Iceland Explores Tobin Tax to Protect It From Carry Trade Risksby
Tobin tax could be one of many measures, lawmaker says
Says measures could be needed permanently to ensure stability
Iceland will need a broad package of measures, including potentially a financial transaction tax, to ensure stability as it prepares to unwind the last of its capital controls, according to the head of parliament’s economic affairs committee.
"There’s probably no single solution that resolves everything," Frosti Sigurjonsson, chairman of the committee, said in a telephone interview. "A Tobin tax could be one of many measures, but I think it’s better to have more than less alternatives."
Policy makers at the central bank are working on a plan to prevent so-called carry trading from once again imperiling financial stability. As Iceland moves closer to doing away with krona restrictions, in place since its banks collapsed in 2008, investors are showing renewed interest in one of the world’s smallest currencies to profit from the country’s higher interest rates.
In response to accelerating inflation, the central bank has raised rates three times since June to 5.75 percent, driving foreign demand for its debt. With other benchmarks rates across the world near zero, or even below, foreign investors now control more than 24 percent of Iceland’s government debt market.

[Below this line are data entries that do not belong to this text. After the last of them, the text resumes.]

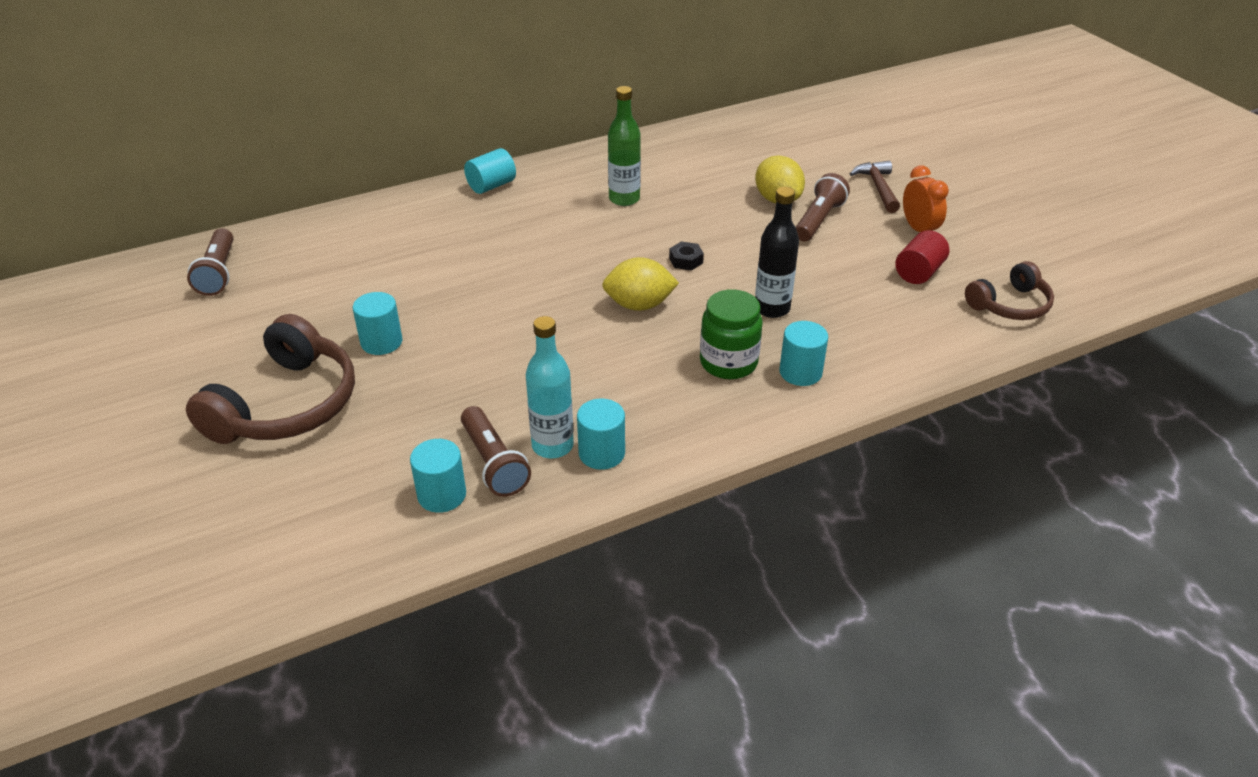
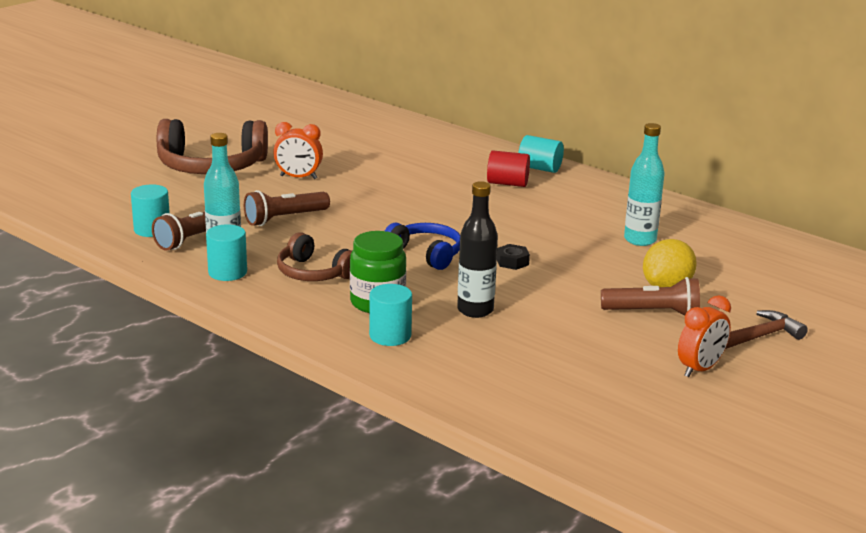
camera: 65 degrees right, 15 degrees down
brown flashlight [187,228,234,296] -> brown flashlight moved to [244,190,330,226]
turquoise cylinder [353,292,402,355] -> orange clock [273,122,323,179]
yellow lemon [602,257,679,311] -> blue headphones [385,223,460,270]
green bottle [608,86,641,206] -> none
red cylinder [895,230,949,284] -> red cylinder moved to [487,150,530,187]
brown headphones [965,261,1054,320] -> brown headphones moved to [277,232,352,281]
none -> turquoise bottle [624,123,665,246]

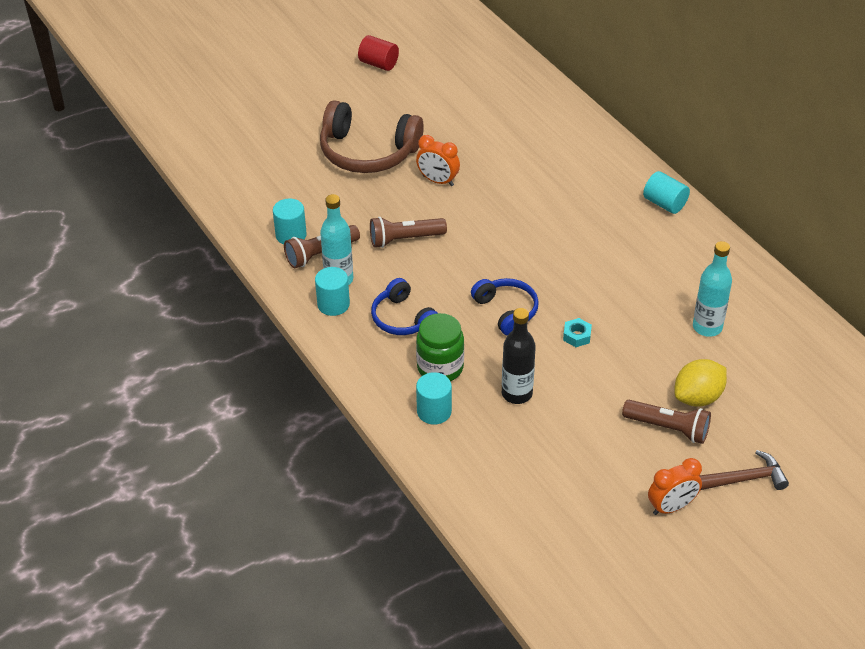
camera: 20 degrees right, 20 degrees up
brown headphones [277,232,352,281] -> blue headphones [371,278,437,335]
red cylinder [487,150,530,187] -> red cylinder moved to [358,35,399,71]
black nut [497,244,530,270] -> turquoise nut [563,318,592,347]

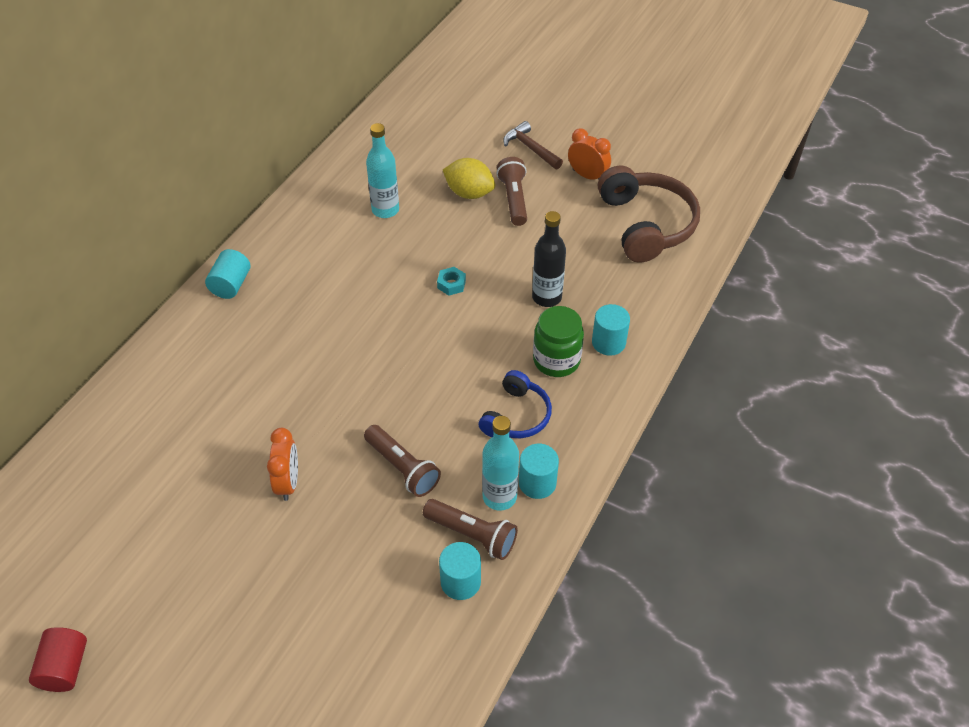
camera: 120 degrees left, 5 degrees up
brown headphones [320,100,424,173] -> brown headphones moved to [598,166,700,263]
blue headphones [471,278,539,336] -> none

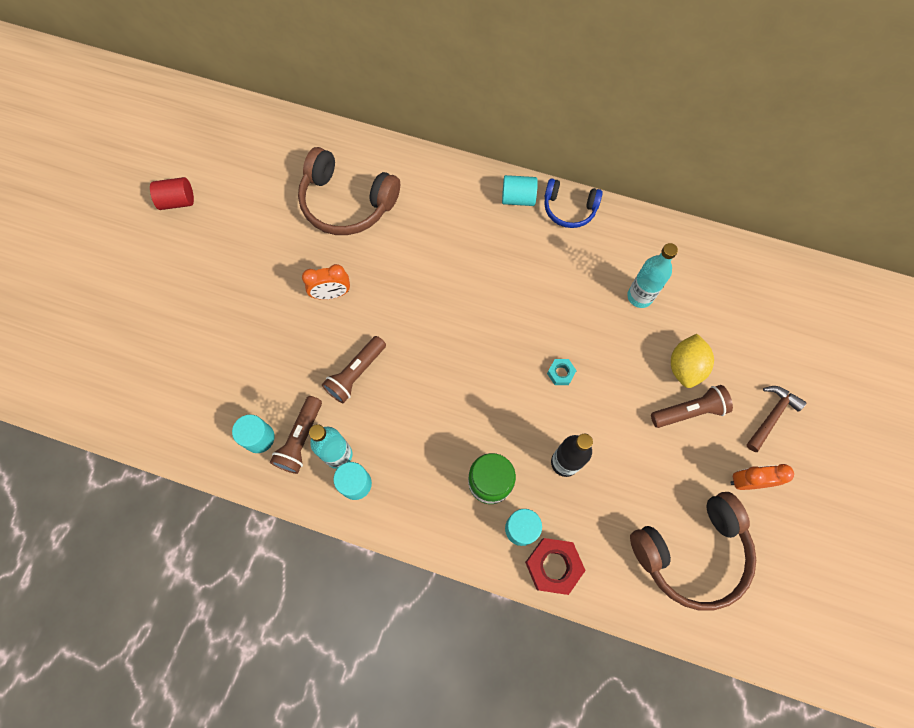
camera: 80 degrees right, 20 degrees up
blue headphones [479,370,552,438] -> blue headphones moved to [544,178,603,228]
orange clock [568,128,611,180] -> orange clock turned 120 degrees counterclockwise [730,464,794,490]
none -> brown headphones [298,147,400,235]
none -> red nut [525,538,586,595]

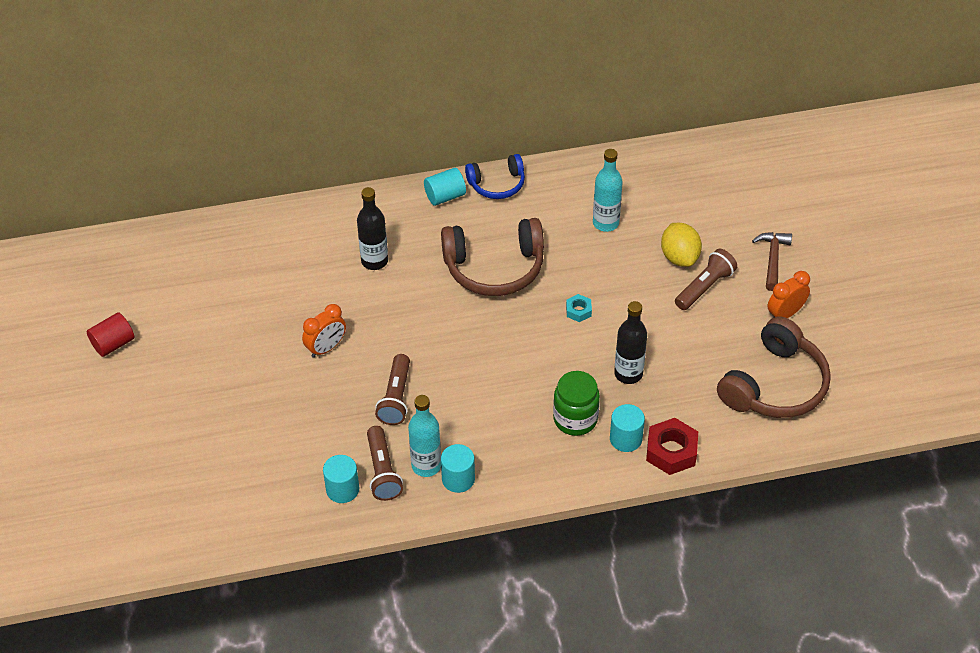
camera: 30 degrees left, 20 degrees down
brown headphones [298,147,400,235] -> brown headphones moved to [441,218,544,296]
none -> black bottle [357,187,388,270]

Central Bank Governor Mar Gudmundsson said in an interview in November that monetary policy was being challenged by the renewed carry trade and that it was looking at measures to reduce investors interest in short-term krona positions, including a tax or minimum reserve requirements with very low or no interest.
The country at the end of last year reached agreements with the creditors of the three failed banks that caused its financial meltdown in 2008 and is now preparing an auction to free offshore krona accounts and to lift restrictions for households and companies. The creditors have started receiving some of the $17 billion that had previously been blocked. Another 291 billion kronur ($1.6 billion) is held by offshore accounts, which will in March be offered to swap the money into a foreign currency at a discount, Icelandic Treasury bonds, or have their cash locked up in non-interest bearing krona accounts.
Any measures imposed could very well be needed permanently, Sigurjonsson said.
“There’s nothing that states that it can’t be forever,” he said. “You can’t wish away instability, you just have to resolve it through certain measures."